### Task details
The following data has a line with "Get Current Team" and a line with "HTTP/1.1 200 OK". Write out exactly those lines and all the lines between them.

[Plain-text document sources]
>>>>>

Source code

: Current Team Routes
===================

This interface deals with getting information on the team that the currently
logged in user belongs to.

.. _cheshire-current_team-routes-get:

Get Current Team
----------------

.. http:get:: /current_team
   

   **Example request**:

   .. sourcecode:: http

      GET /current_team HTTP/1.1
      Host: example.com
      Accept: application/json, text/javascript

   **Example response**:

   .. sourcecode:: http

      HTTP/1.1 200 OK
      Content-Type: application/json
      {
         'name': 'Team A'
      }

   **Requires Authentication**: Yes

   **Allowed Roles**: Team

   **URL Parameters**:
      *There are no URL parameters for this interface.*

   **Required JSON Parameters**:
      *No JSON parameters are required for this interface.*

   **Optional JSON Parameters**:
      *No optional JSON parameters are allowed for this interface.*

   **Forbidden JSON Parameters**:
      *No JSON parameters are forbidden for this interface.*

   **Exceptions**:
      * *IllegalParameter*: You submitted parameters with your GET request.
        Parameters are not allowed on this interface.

<<<<<

### Your response
Get Current Team
----------------

.. http:get:: /current_team
   

   **Example request**:

   .. sourcecode:: http

      GET /current_team HTTP/1.1
      Host: example.com
      Accept: application/json, text/javascript

   **Example response**:

   .. sourcecode:: http

      HTTP/1.1 200 OK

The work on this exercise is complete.